==== Excerto do texto

A publicação de percursos de GPS e detalhes de treinos em aplicações ou redes sociais fornece informações preciosas que podem ser exploradas para perseguição física ou esquemas complexos de engenharia social, como o envio de mensagens falsas a contactos de confiança alegando emergências financeiras durante o período em que o utilizador está a treinar.
Um dos perigos mais acentuados reside na escolha de equipamentos de marcas menos conhecidas ou de baixo custo, que muitas vezes operam com pouca supervisão regulatória. Estas empresas podem rentabilizar os dados recolhidos através da venda deliberada de padrões de saúde e geolocalização a anunciantes ou seguradoras, o que em certos mercados pode até influenciar o custo das apólices de saúde. Por outro lado, a falta de investimento em segurança nestes dispositivos resulta frequentemente em encriptação insuficiente na cloud e servidores mal protegidos, facilitando o acesso de atacantes a volumes massivos de dados sensíveis, como frequência cardíaca, ciclos de sono e peso.
Para mitigar estes riscos, a Kaspersky recomenda que os utilizadores deem prioridade à segurança em detrimento da poupança imediata, optando por marcas estabelecidas com políticas de privacidade transparentes. É fundamental analisar as definições das aplicações de fitness para garantir que os registos de treino permanecem privados e evitar a instalação de múltiplas ferramentas que multiplicam as hipóteses de fuga de dados. Além disso, o download de apps deve ser feito exclusivamente em lojas oficiais e os utilizadores devem manter software de segurança atualizado nos seus smartphones para bloquear atividades maliciosas em tempo real, garantindo que a busca por uma vida mais saudável não compromete a integridade dos seus dados pessoais.

========
==== Dados fornecidos

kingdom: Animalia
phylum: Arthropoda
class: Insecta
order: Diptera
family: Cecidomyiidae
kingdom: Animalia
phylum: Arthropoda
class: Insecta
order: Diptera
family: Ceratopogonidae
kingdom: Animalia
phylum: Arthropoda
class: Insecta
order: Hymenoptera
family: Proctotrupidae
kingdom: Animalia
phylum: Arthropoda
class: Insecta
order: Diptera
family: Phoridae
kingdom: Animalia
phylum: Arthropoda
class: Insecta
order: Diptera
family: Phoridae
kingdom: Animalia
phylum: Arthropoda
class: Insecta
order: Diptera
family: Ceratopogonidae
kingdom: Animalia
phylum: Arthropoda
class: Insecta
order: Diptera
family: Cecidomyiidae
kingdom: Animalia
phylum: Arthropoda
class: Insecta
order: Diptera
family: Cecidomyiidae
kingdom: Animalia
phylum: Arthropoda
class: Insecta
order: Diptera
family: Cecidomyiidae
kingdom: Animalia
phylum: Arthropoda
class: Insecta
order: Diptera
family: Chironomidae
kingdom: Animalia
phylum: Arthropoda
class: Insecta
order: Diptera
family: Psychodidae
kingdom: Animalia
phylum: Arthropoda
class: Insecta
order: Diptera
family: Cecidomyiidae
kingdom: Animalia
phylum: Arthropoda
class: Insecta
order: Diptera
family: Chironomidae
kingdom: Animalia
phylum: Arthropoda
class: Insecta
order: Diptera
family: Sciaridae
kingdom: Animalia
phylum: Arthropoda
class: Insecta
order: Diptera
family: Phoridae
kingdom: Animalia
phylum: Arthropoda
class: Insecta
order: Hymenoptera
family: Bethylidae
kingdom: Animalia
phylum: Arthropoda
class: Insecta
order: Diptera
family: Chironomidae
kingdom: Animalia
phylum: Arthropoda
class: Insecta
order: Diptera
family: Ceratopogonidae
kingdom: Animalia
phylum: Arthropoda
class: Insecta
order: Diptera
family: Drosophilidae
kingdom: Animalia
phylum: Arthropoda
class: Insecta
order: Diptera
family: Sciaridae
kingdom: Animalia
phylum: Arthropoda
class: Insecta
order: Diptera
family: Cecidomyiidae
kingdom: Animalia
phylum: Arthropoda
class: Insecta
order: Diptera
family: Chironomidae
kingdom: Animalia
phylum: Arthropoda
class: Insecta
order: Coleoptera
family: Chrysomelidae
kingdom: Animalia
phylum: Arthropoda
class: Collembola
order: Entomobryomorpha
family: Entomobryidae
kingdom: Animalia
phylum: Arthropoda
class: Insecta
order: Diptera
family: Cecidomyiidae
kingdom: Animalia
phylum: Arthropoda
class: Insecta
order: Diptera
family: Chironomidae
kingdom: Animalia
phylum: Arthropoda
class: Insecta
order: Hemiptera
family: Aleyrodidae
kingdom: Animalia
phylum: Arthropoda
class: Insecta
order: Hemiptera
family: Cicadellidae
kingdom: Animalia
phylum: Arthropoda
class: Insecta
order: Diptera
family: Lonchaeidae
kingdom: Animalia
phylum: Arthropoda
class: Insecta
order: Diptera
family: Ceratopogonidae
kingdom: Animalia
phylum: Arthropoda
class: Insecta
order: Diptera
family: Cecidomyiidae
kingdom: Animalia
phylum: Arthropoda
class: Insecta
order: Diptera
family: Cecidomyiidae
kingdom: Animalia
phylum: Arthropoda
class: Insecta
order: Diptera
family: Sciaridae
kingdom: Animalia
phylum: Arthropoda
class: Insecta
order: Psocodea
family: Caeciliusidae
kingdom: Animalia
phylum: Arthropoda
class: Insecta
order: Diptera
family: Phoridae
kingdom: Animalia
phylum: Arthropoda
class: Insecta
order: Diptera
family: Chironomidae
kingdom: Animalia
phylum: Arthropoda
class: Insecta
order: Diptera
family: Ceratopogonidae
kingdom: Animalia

========

Ordem de trabalho A »
Segundo o texto, que dados sensíveis podem ficar ao alcance de atacantes quando os servidores estão mal protegidos?
Ordem de trabalho B »
Transcreva o trecho do texto desde "Um dos perigos" até "sono e peso.", inclusive.
Os dados não têm qualquer papel nesta tarefa.

Resolução escrita A »
Frequência cardíaca, ciclos de sono e peso.

Resolução escrita B »
Um dos perigos mais acentuados reside na escolha de equipamentos de marcas menos conhecidas ou de baixo custo, que muitas vezes operam com pouca supervisão regulatória. Estas empresas podem rentabilizar os dados recolhidos através da venda deliberada de padrões de saúde e geolocalização a anunciantes ou seguradoras, o que em certos mercados pode até influenciar o custo das apólices de saúde. Por outro lado, a falta de investimento em segurança nestes dispositivos resulta frequentemente em encriptação insuficiente na cloud e servidores mal protegidos, facilitando o acesso de atacantes a volumes massivos de dados sensíveis, como frequência cardíaca, ciclos de sono e peso.